【結果4】祖父母の関与で困ったと感じたこと――価値観の違いが表れやすい項目が上位に

一方で、祖父母の関与について「困った」「嫌だった」と感じたことを聞いたところ(複数回答)、育児方針や生活習慣に関する価値観の違いが表れやすい項目が上位を占めました。
困ったこと上位10項目
・古い育児常識の押し付け:28.7%(86人)
・食事・離乳食・お菓子に口出しが多い:26.7%(80人)
・しつけ・叱り方に口出しが多い:24.3%(73人)
・衛生面(手洗い等)が不安:20.7%(62人)
・気を遣う:19.3%(58人)
・価値観が合わない:18.7%(56人)
・夫婦間で揉めた:16.7%(50人)
・勝手に物を買ってきた:12.3%(37人)
・勝手に食べさせた:12.3%(37人)
・勝手に連れ出した:11.7%(35人)
なお、「特に困っていない」と回答した人も26.0%(78人)と一定数存在しており、祖父母との関係が良好な家庭も少なくないことがわかります。
上位項目に共通しているのは、育児に関する考え方や常識が、時代とともに変化してきた点です。現在では、公的機関や専門家による情報更新が進み、睡眠環境や食事、衛生管理などについても以前とは異なる考え方が広まっています。
そのため、祖父母の善意による助言や行動であっても、現代の育児方針とすれ違いが生じることがあり、これがストレスや摩擦につながる要因の一つになっていると考えられます。
また、「勝手に物を買ってきた」「勝手に食べさせた」「勝手に連れ出した」といった項目からは、事前の相談や家庭内ルールの共有が不足した場合に、負担感が生じやすいこともうかがえます。

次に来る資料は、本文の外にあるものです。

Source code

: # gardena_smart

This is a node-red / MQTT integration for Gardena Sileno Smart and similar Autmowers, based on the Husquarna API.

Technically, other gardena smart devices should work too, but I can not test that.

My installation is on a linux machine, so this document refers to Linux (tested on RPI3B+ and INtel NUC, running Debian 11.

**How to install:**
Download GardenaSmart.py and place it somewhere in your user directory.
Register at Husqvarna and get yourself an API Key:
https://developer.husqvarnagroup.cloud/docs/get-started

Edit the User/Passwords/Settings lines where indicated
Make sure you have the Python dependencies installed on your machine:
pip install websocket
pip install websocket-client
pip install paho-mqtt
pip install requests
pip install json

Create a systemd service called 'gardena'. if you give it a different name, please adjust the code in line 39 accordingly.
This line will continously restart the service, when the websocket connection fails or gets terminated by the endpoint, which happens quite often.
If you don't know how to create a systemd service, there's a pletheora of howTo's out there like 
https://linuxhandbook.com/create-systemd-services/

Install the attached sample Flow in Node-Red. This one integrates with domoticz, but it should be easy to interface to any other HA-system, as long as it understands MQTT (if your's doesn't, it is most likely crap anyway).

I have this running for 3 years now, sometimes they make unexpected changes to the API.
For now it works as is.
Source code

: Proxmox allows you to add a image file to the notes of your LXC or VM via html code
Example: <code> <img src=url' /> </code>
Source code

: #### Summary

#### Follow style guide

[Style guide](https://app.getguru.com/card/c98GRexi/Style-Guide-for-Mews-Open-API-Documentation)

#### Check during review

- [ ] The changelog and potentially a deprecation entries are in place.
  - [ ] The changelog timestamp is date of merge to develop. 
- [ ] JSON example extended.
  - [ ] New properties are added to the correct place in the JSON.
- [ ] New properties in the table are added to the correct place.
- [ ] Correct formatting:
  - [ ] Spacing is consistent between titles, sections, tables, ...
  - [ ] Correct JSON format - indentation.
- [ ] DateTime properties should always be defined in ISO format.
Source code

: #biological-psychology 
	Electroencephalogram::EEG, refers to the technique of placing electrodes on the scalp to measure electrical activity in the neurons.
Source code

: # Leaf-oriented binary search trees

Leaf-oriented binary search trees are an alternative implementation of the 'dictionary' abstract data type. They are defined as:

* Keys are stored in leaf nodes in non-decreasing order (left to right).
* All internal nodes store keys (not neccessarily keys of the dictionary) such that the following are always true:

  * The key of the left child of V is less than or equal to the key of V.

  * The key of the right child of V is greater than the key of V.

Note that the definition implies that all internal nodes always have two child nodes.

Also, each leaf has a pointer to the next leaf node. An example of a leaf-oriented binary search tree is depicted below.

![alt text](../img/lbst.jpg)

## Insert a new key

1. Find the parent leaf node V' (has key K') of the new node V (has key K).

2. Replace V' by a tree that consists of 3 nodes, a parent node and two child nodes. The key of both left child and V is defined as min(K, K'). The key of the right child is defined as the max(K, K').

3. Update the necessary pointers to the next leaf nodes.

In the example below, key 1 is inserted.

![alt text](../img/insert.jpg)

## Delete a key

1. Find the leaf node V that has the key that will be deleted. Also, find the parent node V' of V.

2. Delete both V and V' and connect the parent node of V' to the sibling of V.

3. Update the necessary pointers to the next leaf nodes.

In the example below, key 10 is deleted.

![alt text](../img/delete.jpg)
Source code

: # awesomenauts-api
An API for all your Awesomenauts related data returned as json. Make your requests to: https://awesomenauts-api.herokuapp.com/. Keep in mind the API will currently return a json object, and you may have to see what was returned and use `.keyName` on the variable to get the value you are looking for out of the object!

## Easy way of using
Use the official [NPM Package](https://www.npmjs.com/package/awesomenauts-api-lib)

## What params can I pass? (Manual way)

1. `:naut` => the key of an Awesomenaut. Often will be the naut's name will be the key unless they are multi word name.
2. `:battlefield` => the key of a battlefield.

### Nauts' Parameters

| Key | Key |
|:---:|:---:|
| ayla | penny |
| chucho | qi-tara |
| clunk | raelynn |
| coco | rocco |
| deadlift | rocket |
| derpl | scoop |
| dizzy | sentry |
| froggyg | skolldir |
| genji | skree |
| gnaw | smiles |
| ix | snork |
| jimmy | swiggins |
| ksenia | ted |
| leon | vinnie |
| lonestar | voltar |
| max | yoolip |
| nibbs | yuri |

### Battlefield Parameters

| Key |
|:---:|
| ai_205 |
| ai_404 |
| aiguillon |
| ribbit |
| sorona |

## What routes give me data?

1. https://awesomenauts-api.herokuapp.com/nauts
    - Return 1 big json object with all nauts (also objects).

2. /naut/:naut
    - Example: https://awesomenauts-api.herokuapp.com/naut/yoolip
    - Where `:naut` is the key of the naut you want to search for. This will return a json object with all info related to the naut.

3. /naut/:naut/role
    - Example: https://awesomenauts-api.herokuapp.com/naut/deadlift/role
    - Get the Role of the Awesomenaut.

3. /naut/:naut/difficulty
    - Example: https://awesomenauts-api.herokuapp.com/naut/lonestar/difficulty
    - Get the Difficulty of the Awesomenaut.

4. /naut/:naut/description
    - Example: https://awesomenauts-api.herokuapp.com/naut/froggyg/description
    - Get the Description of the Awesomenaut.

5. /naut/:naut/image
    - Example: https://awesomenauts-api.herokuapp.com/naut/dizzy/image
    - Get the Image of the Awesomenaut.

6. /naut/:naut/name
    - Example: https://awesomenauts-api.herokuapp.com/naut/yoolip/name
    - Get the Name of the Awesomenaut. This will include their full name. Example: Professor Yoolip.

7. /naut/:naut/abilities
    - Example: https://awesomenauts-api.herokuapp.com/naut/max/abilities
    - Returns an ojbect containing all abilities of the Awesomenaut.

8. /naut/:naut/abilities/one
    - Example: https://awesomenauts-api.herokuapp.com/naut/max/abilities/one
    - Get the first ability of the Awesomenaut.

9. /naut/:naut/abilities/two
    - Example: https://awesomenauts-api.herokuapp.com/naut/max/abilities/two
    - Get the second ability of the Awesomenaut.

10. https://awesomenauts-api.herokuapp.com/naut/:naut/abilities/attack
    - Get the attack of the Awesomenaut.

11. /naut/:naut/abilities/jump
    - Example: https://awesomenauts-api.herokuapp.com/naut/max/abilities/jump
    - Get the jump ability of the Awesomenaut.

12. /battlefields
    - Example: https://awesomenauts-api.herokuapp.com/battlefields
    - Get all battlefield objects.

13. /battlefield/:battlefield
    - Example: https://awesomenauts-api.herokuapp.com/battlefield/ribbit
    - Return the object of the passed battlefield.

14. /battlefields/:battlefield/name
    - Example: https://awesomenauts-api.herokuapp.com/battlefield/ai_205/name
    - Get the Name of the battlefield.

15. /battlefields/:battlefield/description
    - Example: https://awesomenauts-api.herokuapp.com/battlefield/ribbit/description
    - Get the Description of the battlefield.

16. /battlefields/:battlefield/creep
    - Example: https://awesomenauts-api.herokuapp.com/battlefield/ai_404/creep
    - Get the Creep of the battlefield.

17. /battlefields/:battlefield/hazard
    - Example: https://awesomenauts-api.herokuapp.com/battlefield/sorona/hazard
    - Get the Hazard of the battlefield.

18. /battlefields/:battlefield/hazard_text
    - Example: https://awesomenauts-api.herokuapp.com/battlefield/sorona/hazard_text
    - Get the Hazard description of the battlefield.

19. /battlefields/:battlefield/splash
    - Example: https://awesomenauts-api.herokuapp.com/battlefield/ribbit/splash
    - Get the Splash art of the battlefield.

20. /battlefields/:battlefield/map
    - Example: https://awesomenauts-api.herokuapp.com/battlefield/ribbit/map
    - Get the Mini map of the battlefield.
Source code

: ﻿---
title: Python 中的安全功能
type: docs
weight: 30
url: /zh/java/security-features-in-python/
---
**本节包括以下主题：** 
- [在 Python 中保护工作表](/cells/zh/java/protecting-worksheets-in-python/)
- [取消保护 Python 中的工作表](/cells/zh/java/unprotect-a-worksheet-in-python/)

【結果5】祖父母との関わりによるストレス度――平均3.3点、低ストレス層が約6割

祖父母との関わりによるストレス度を10点満点で聞いたところ(祖父母と関わりがない/いない8人を除く292人が回答)、平均3.3点、中央値3点、最頻値3点 という結果になりました。
ストレス度の分布
・0〜3点(低ストレス):56.8%(166人)
・4〜6点(中程度):27.1%(79人)
・7〜10点(高ストレス):16.1%(47人)
詳細な点数分布
0点:14.0%(41人)/1点:10.6%(31人)/2点:11.0%(32人)/3点:26.0%(76人)
4点:12.0%(35人)/5点:9.6%(28人)/6点:5.5%(16人)
7点:3.4%(10人)/8点:5.5%(16人)/9点:1.0%(3人)/10点:1.4%(4人)
平均3.3点という結果から、多くの人にとって祖父母との関係は深刻なストレス源ではない一方で、完全にストレスを感じないわけでもない、やや気になる関係性であることがわかります。
低ストレスに分類される0〜3点が56.8%と過半数を占めており、祖父母との関係を概ね良好と感じている人が多い結果となりました。一方で、7点以上の高ストレス層も16.1%存在しており、一定数は強い負担を感じている実態も見逃せません。
また、最頻値は3点(26.0%)で、「大きな問題ではないものの、多少のストレスは感じている」という層が最も多いことが特徴です。
この分布から、祖父母との関係は約6割が良好、約3割が軽度〜中程度の摩擦、約1割強が強い負担を感じているという構造が浮かび上がります。